Choosing the right person to appear on the radio on behalf of a brand is important, because radio stations remain sceptical about who they allow on air to talk about a piece of research or a brand instigated news item. Head of news at Classic FM, Darren Henley, says he prefers to find his own spokespeople rather than use independent experts who have been put forward by a PR agency and paid by the brand to appear.
Dirk Anthony, deputy group programme director at the GWR radio group, says he wants producers to work with companies that have interesting information for his listeners, but says brands must know the rules. “They can lead us to the water, but they cannot force us to drink it. This area is an added-value marketing tool for brands and our presenters are told to credit a company if they feel it is appropriate. The name check we give depends on the value of the story to us,” he says.

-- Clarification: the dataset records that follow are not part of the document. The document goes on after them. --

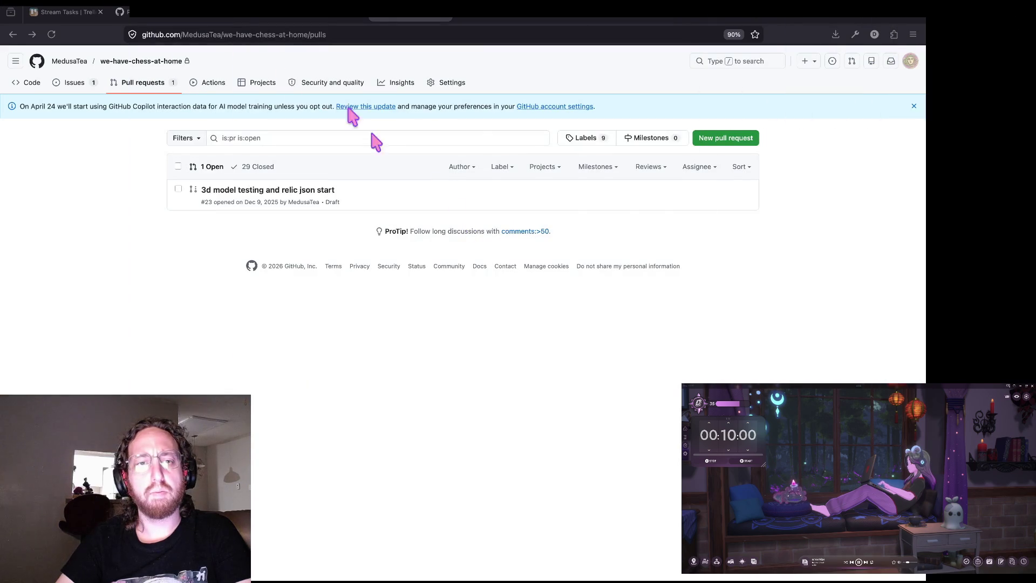
click(68, 12)
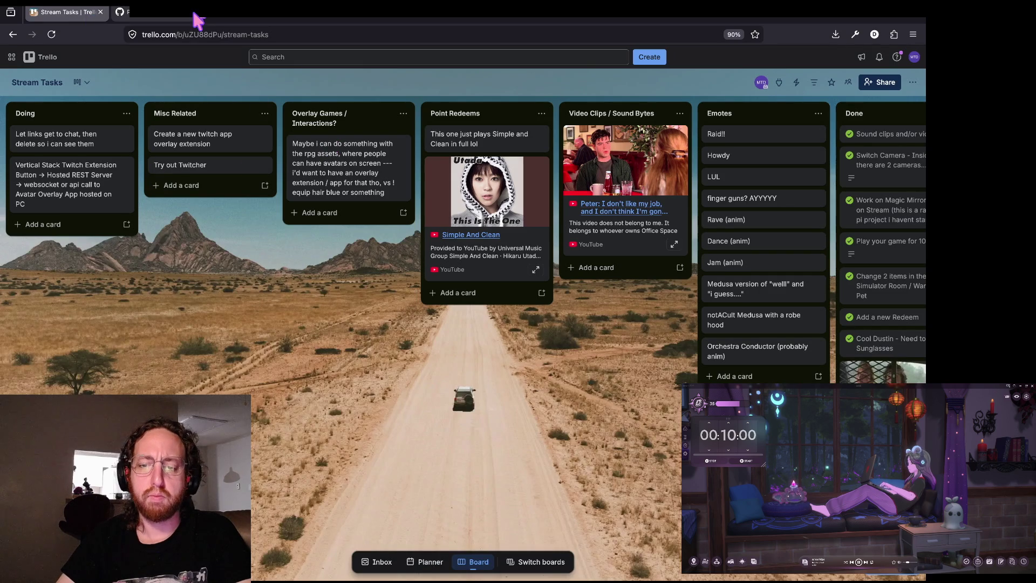
Step: On the Namu board, tick off Store Screen 3D and Remove Item on Purcahse, moving leftover Doing cards to Post MVP and MVP
click(537, 563)
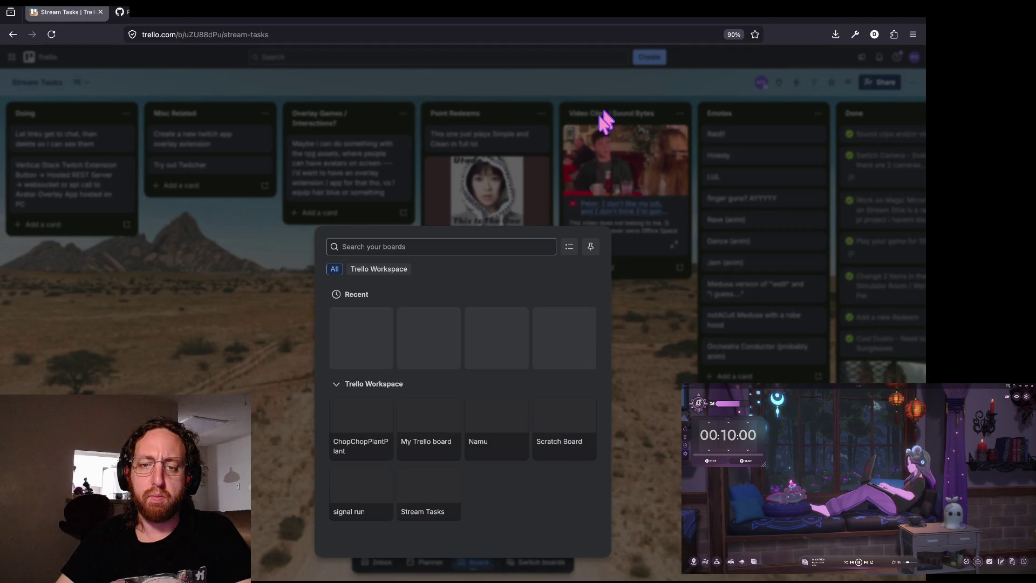
click(421, 338)
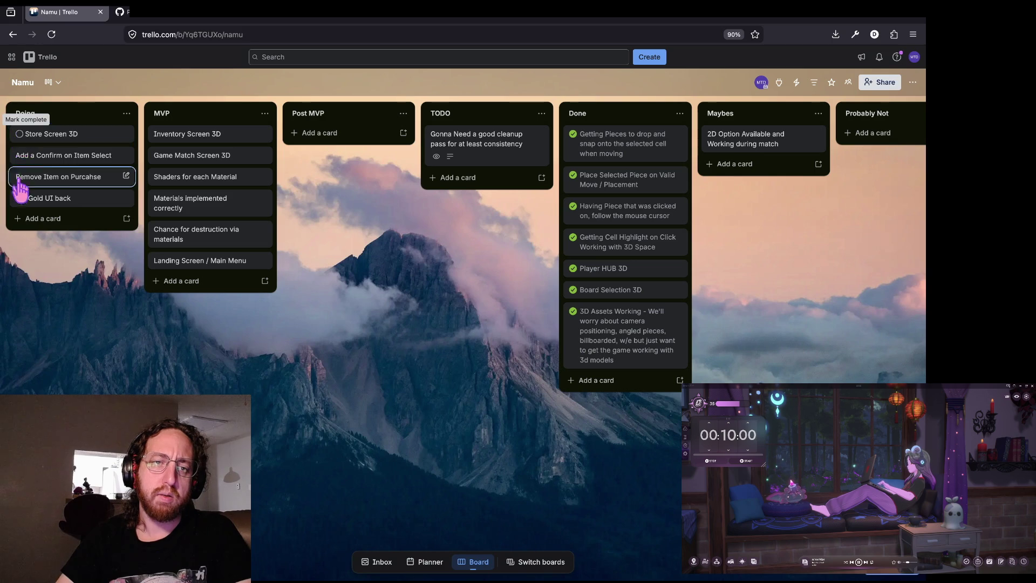
click(20, 134)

Whoever is chosen to sit behind the microphone, it is important they understand how radio works and realise that for prerecorded interviews short, easy-to-edit, sound-bites are more likely to be used than long, rambling sentences.
John Holland, vice-president of European operations for computer company AXENT Technologies, made sure he received media training before he went on radio to talk about the risk to businesses from computer hackers. “To get onto a news programme I now know that you must be prepared to be controversial. You must keep what you have to say simple and avoid jargon, especially when talking about computers. I have taught myself to speak in 30-second statements,” he says.

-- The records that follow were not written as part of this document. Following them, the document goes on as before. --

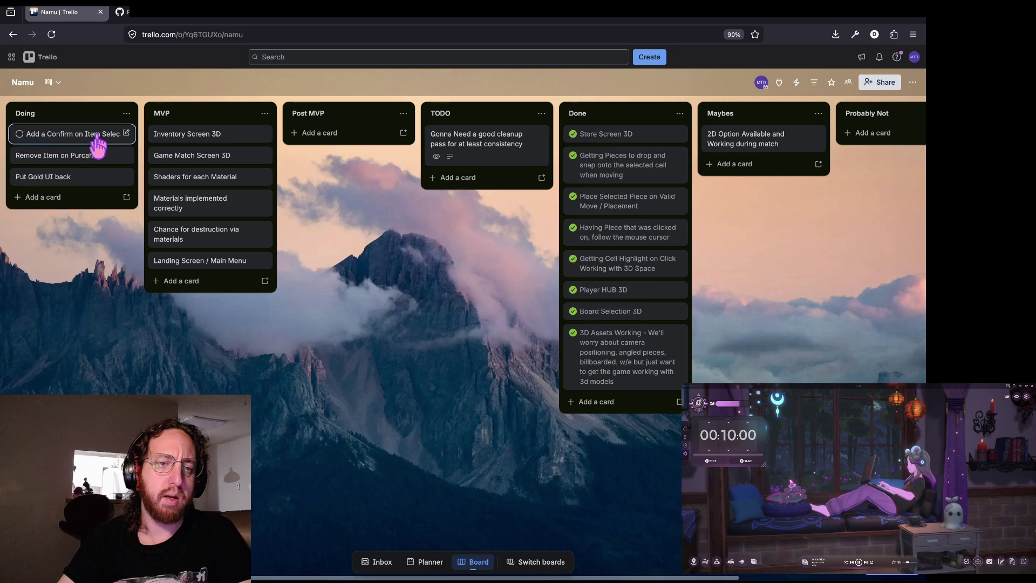
mouse_move(59, 141)
mouse_down()
mouse_move(70, 132)
mouse_move(324, 138)
mouse_up()
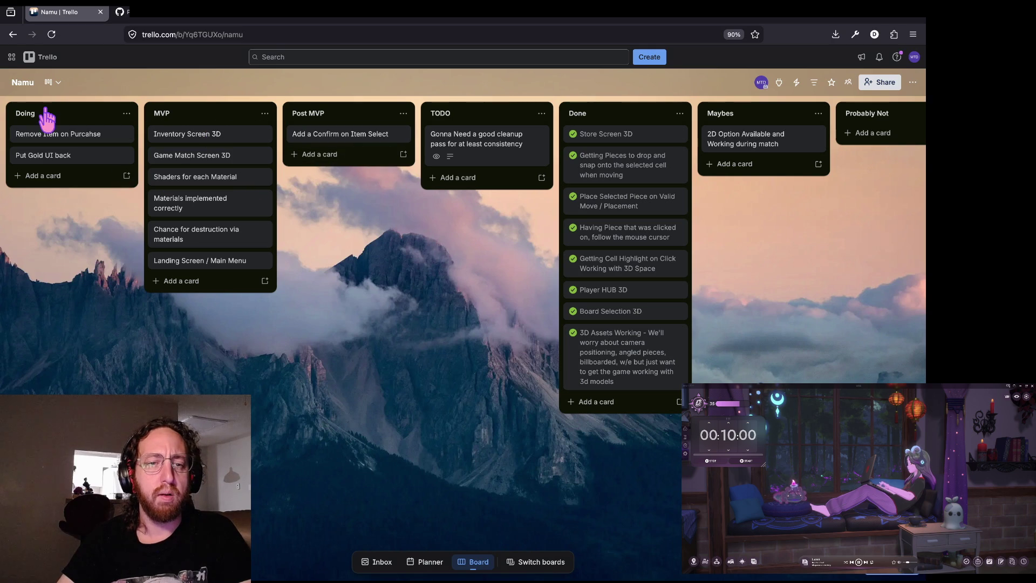
click(20, 134)
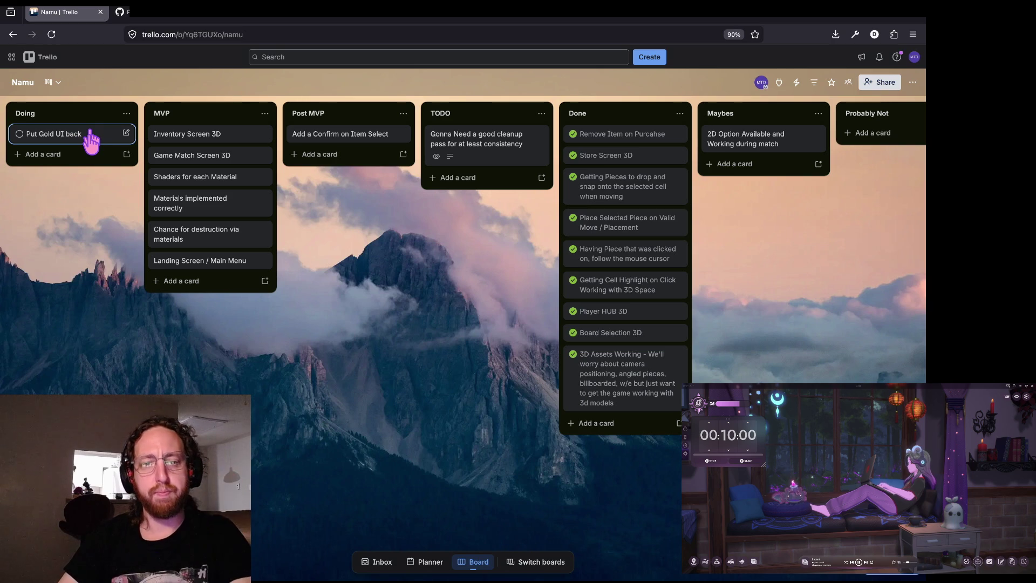
mouse_move(86, 138)
mouse_down()
mouse_move(196, 180)
mouse_move(209, 285)
mouse_up()
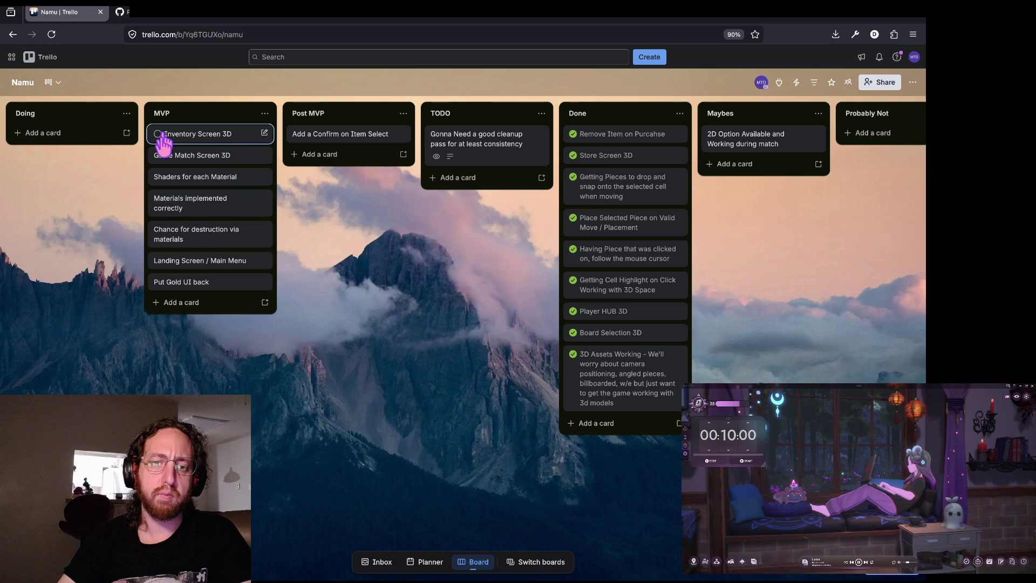
Step: Complete Inventory Screen 3D and add a 'Fix Inventory to Board Placing' card to MVP
click(182, 303)
text(Fix Inventory to Board Placing)
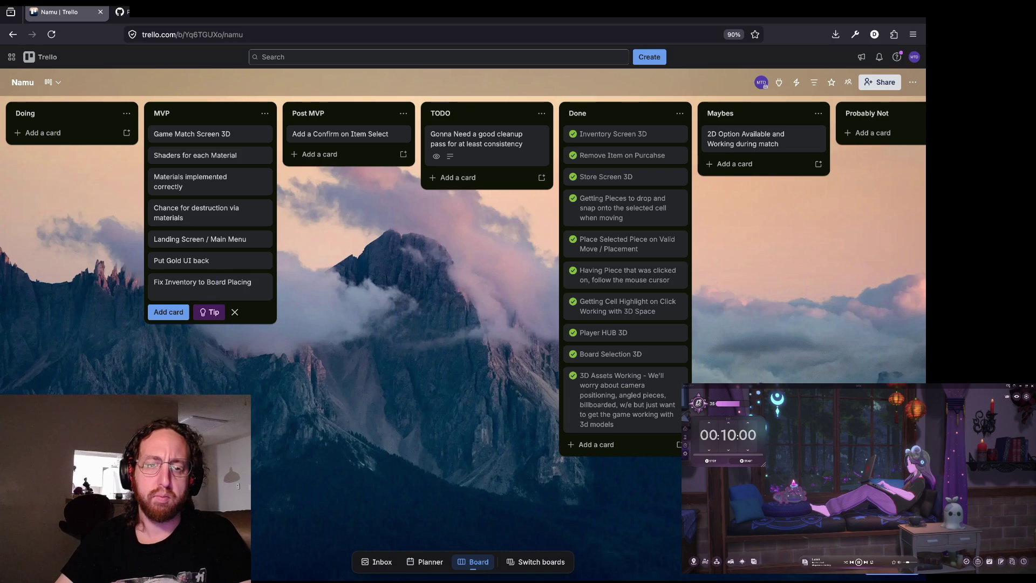
click(178, 350)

The news angle for AXENT was that other companies should follow its example and employ former computer hackers to help devise new security systems. “I appeared on Radio 4’s PM programme to explain the dangers. We used the analogy that working with former hackers was no different from car companies using convicted car thieves to find ways to reduce car crime. I introduced myself and said where I was from, but I did not mention specific products. If you keep to these rules you are more likely to be invited back,” he says.
Holland has still to appear on what PR companies refer to as the radio Holy Grail – Radio Four’s morning news programme Today. The BBC has strict producer guidelines covering on-air references to products and services which companies must work around if they are to get any coverage on the corporation’s national or regional stations.

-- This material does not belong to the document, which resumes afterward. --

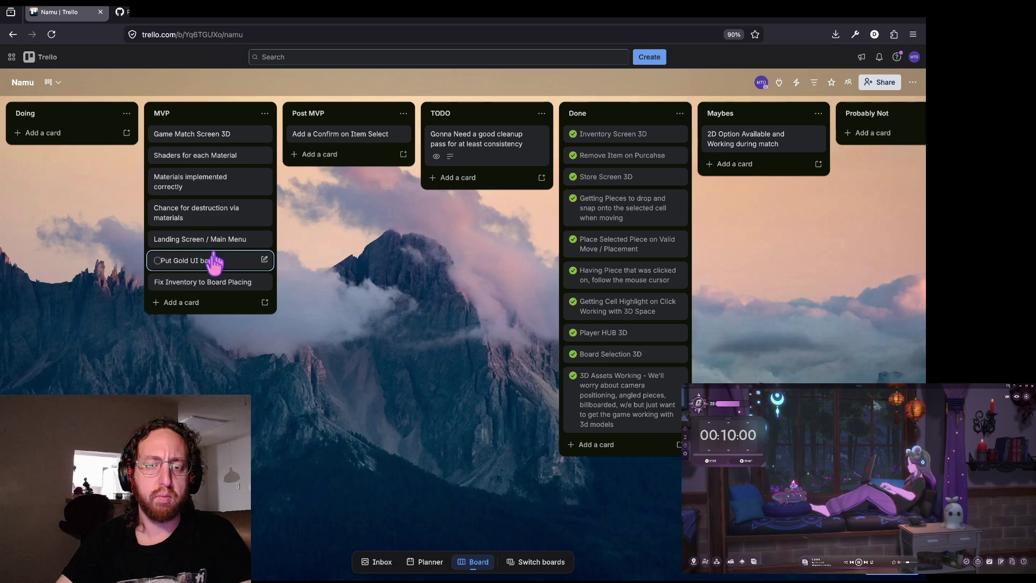
Step: Reorder MVP, sinking Landing Screen / Main Menu and Chance for destruction, placing Shaders above Materials implemented correctly
drag(213, 239, 206, 287)
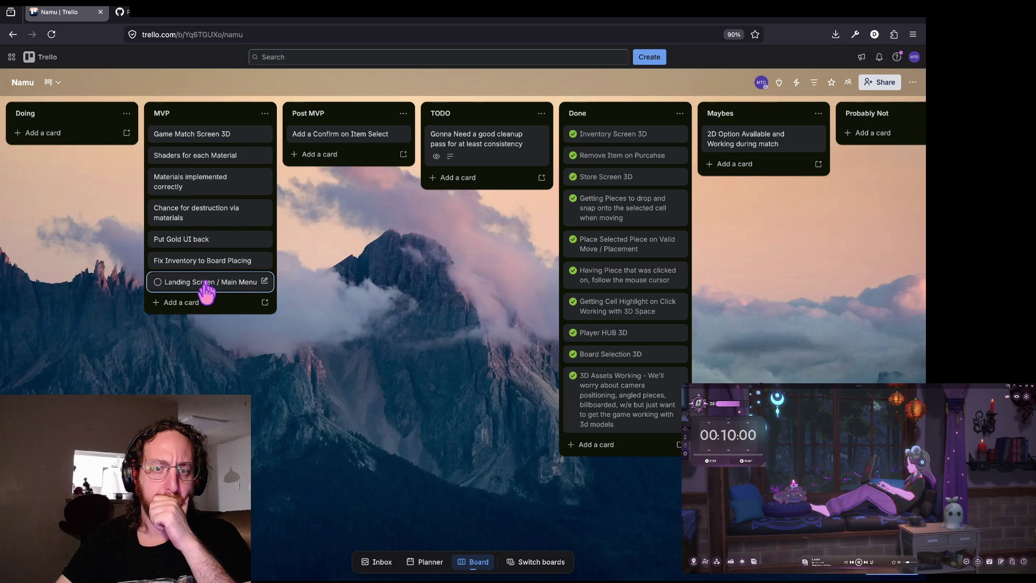
click(157, 282)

The regulations state that all references to products should be editorially justifiable and there should be no element of plugging. BBC journalists must have good reason for naming a particular company or service in a news or factual report, and the guidelines stress that any reference to a trade or a brand name should be avoided. If branded products are featured then presenters must avoid giving the impression that the programme is being influenced commercially.
In a key BBC news programme, such as Today, there is always a risk that a feature will be spiked at the last minute by a late-breaking story, although there is little a presenter can do to stop a company spokesman tactfully mentioning a brand if an interview is being broadcast live.
The Market Tiers’ Kosky says BBC local stations are less strict than the networks. “We need to reassure the client that they will get a mention, however brief.
“Nationally, the least we would expect would be a throwaway mention of the brand during a discussion, while BBC local radio can be very useful if a company is targeting a promotion at a particular region,” he says.
PR agencies and their clients understand that the name of the game is not always to get as many brand mentions as possible during a three-minute radio interview. Many of the spokespeople put forward will be asked back time and again if they come across as authoritative and objective, while many of the special awareness campaigns, such as National Gargling Week, are annual and cannot afford to do anything that might stick in the throat of the nation’s radio presenters.